The use of PPE could deter people from engaging in clinical care. Such changes are likely to test the resilience of people to adapt and may require extra support to adjust to changes in practice. It is likely, however, that using PPE will be necessary in future pandemics. Training people with ID on how it is used by their carers will help prepare for the social adaptations that need to happen when pandemics arise.
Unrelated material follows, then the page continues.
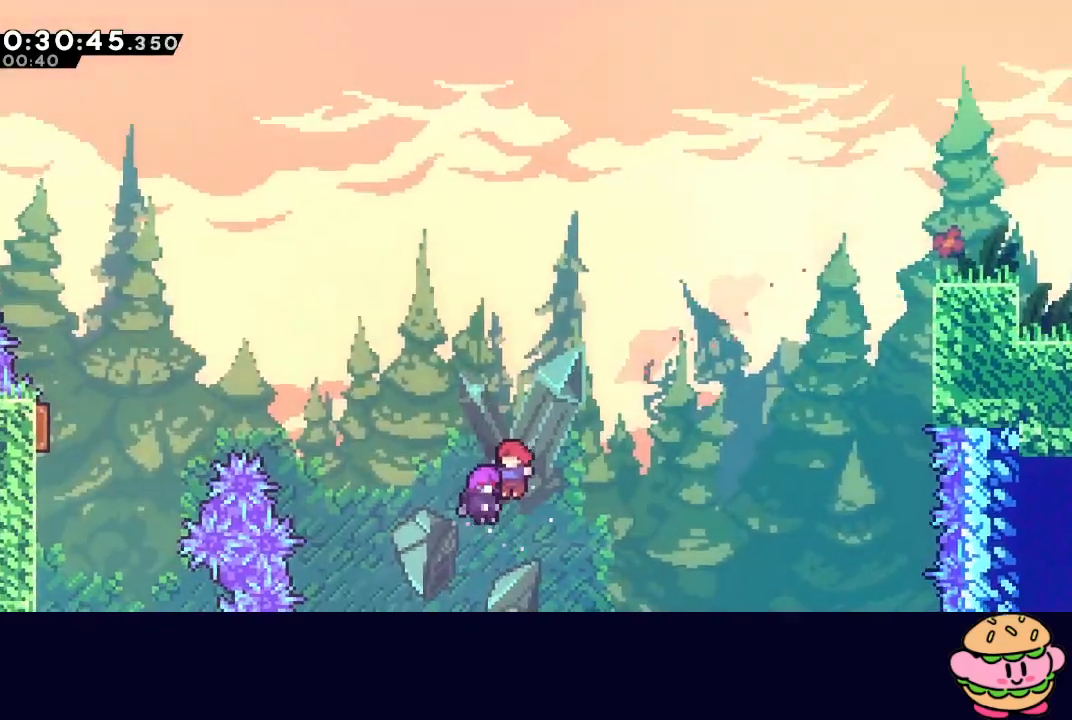
{"dt_ms": 500, "buttons": [], "left_stick": "center", "right_stick": "center", "events": [[133, "DPAD_DOWN", "up"], [133, "DPAD_RIGHT", "up"]]}
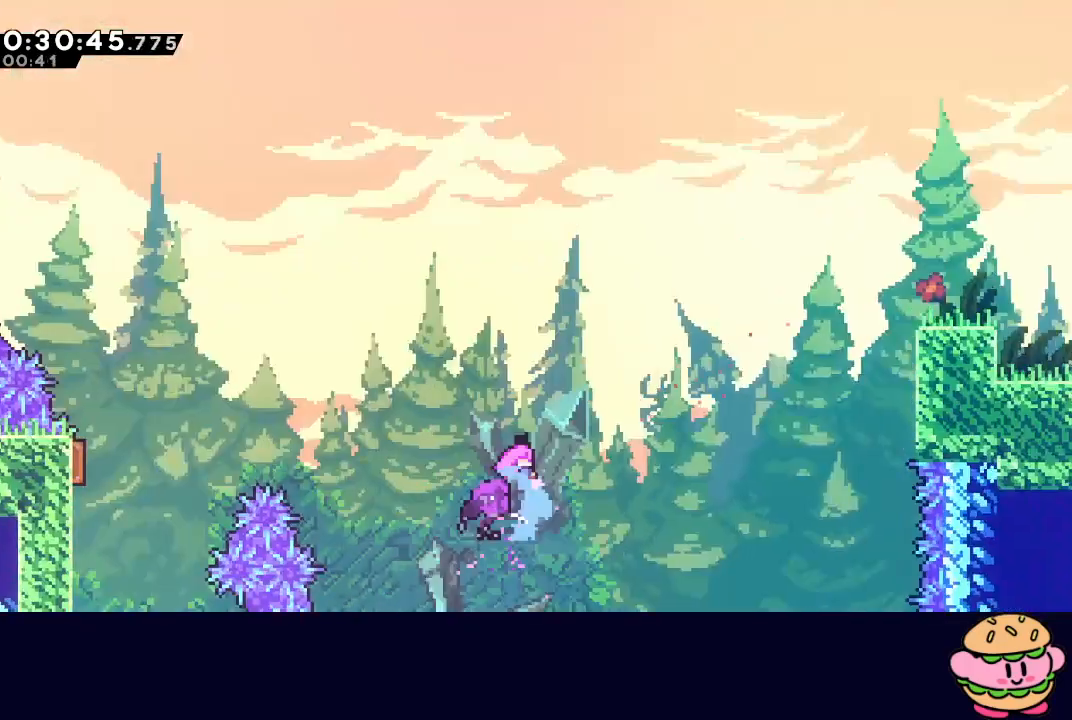
{"dt_ms": 500, "buttons": [], "left_stick": "center", "right_stick": "center", "events": []}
What lessons can be learned from the pandemic that will offer some protection against future pandemics? To offer the best protection in future pandemics, a good knowledge base on effective protective and treatment interventions of infectious agents is key. Such knowledge can only be developed through thorough and methodologically robust research approaches to expand the evidence on COVID-19 in people with ID. Protecting vulnerable people especially those with ID and their carers should be a priority in any planning for future pandemics. In-depth reviews of the spectrum of actions in response to the pandemic are required to learn from the global experience and to prepare and plan for the future. Educating carers and people with ID on the signs of infection with COVID-19 along with behavioural measures to reduce the spread of infection are important. Clinical ID services will play an important role in disseminating knowledge and educating on COVID-19. In order to learn about the impact of the pandemic in the lives of people with ID by capturing important and relevant experiences, a co-productive collaborative approach with families, carers and people with ID will be essential.
Conclusion
COVID-19 has had profound effects on populations worldwide. Attention has focused on those most physically affected by the pandemic. The experiences of the pandemic by people with ID need to be elicited in order to understand the impacts on their lives and how they have protected themselves from infection. It is essential that we learn from the pandemic on how to protect people with ID on account of their inherent vulnerability to infection and to the social consequences of the measures put in place to manage the pandemic. When the time comes to review the course of the pandemic, it is important that people with ID and their carers are not ignored in order to ensure that they are empowered to face such occurrences in the future.
Conflict of interest
The authors have no conflicts of interest to disclose.
Ethical Standards
The authors assert that all procedures contributing to this work comply with the ethical standards of the relevant national and institutional committee on human experimentation with the Helsinki Declaration of 1975, as revised in 2008. The authors assert that ethical approval for publication of this perspective piece was not required by the local Ethics Committee.
Financial Support
This research received no specific grant from any funding agency, commercial or not-for-profit sectors.